What the task requires.
Find the lines of data that contain the string "COVID", then list them.
Data supplied below:
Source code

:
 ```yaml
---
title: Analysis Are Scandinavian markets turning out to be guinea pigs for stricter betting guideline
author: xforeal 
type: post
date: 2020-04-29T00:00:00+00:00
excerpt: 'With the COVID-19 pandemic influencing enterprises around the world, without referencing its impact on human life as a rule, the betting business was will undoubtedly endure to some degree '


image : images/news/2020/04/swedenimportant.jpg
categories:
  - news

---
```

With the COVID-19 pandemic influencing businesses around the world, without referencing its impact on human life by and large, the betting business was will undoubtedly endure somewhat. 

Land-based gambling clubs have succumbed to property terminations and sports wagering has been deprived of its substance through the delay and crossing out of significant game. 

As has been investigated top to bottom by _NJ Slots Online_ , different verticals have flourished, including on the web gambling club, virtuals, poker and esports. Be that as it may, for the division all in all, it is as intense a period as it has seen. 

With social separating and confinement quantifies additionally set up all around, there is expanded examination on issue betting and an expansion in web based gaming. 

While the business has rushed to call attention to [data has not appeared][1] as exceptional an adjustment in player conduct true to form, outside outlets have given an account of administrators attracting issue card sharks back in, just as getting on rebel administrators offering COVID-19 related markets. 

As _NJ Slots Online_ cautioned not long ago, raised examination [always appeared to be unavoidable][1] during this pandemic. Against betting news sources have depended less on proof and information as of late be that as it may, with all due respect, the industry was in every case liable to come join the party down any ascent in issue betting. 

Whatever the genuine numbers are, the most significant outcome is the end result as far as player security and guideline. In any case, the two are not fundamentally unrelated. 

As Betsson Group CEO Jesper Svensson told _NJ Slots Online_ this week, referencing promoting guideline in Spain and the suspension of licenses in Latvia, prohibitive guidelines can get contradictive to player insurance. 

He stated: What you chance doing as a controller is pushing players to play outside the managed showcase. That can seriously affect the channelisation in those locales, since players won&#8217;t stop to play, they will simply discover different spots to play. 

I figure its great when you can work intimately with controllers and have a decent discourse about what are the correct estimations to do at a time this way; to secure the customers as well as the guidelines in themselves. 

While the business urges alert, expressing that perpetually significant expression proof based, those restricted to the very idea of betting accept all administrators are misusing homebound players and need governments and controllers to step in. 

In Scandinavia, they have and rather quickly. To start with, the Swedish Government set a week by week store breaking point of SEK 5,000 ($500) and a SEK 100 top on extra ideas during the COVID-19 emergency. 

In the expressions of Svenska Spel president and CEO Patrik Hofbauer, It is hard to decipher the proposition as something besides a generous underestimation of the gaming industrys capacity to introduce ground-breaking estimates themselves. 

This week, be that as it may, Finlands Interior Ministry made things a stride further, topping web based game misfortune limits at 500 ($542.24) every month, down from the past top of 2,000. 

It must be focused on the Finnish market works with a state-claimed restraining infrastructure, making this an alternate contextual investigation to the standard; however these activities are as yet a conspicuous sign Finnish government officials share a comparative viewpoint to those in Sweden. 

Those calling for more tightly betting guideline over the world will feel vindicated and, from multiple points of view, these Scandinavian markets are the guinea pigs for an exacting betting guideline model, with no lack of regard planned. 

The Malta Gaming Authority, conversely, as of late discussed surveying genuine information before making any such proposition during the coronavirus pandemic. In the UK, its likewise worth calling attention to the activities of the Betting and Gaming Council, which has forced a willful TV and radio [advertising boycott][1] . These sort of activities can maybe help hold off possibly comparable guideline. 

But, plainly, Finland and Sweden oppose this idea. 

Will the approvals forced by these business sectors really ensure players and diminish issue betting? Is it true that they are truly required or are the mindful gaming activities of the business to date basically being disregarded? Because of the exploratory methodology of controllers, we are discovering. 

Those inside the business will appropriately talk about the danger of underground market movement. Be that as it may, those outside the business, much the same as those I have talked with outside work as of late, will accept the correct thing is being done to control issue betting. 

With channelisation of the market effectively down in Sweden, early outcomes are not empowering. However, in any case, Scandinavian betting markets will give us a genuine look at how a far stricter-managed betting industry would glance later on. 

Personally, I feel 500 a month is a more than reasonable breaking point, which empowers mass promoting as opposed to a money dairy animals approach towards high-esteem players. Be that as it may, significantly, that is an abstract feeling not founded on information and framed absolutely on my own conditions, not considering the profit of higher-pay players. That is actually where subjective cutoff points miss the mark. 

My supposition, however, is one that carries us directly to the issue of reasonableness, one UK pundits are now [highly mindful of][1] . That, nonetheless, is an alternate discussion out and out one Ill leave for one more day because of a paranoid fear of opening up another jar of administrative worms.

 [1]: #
End of Data supplied.
Data supplied below:
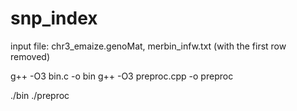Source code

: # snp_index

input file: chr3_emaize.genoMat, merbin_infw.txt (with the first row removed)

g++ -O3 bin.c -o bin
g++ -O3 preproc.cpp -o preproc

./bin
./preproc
End of Data supplied.
Data supplied below:
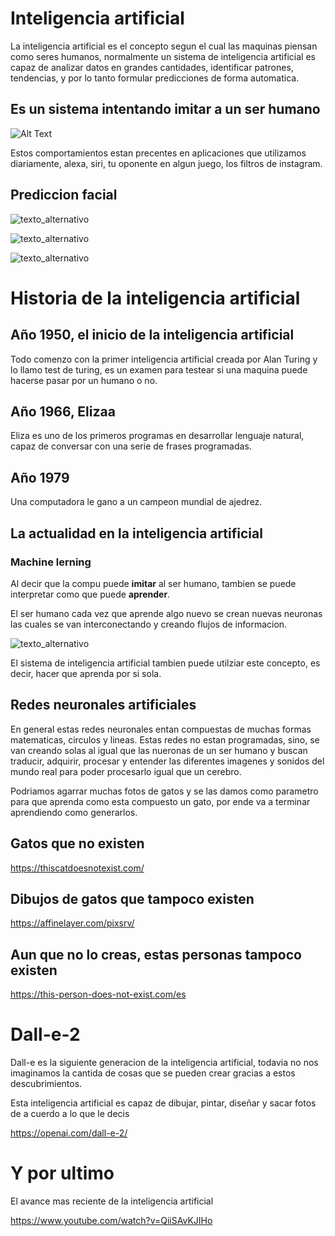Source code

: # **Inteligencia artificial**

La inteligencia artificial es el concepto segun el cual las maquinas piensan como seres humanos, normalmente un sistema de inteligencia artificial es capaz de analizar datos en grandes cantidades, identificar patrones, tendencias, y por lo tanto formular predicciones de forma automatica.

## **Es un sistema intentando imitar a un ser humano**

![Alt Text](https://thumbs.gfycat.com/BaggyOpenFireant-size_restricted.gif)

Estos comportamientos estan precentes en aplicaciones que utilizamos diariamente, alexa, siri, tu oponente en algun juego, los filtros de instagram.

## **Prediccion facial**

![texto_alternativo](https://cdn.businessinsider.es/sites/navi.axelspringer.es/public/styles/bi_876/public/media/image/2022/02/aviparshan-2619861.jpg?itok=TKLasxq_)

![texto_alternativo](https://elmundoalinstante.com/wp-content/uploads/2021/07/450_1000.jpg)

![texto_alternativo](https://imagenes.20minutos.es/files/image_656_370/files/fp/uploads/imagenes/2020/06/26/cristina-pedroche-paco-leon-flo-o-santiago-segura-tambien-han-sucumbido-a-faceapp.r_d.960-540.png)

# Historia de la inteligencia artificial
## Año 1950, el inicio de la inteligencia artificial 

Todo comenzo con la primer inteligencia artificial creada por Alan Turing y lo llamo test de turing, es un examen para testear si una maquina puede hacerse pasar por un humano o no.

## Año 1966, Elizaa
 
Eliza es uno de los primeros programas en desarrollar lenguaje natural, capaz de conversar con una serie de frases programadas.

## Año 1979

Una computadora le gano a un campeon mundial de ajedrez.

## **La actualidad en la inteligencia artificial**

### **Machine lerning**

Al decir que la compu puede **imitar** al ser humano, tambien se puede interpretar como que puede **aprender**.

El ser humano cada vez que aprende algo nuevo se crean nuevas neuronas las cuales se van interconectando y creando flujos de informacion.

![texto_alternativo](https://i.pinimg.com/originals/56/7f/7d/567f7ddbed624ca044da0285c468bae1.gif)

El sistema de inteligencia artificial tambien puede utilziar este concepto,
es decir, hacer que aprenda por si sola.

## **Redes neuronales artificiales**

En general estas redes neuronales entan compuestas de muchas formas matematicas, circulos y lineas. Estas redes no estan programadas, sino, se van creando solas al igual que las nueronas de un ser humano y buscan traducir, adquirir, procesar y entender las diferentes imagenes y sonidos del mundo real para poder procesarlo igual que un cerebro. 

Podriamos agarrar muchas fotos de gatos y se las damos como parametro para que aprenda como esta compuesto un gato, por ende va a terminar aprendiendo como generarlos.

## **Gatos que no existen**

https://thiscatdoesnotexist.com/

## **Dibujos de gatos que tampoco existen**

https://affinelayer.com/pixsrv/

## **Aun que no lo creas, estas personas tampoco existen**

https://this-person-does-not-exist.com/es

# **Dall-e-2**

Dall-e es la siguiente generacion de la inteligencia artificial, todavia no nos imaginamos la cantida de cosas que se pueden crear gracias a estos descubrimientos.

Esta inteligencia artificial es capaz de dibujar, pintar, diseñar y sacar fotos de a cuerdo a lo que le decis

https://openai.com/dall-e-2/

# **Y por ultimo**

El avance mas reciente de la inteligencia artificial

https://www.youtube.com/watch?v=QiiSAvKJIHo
End of Data supplied.
Solution to this exercise.
excerpt: 'With the COVID-19 pandemic influencing enterprises around the world, without referencing its impact on human life as a rule, the betting business was will undoubtedly endure to some degree '
With the COVID-19 pandemic influencing businesses around the world, without referencing its impact on human life by and large, the betting business was will undoubtedly endure somewhat. 
While the business has rushed to call attention to [data has not appeared][1] as exceptional an adjustment in player conduct true to form, outside outlets have given an account of administrators attracting issue card sharks back in, just as getting on rebel administrators offering COVID-19 related markets. 
In Scandinavia, they have and rather quickly. To start with, the Swedish Government set a week by week store breaking point of SEK 5,000 ($500) and a SEK 100 top on extra ideas during the COVID-19 emergency. 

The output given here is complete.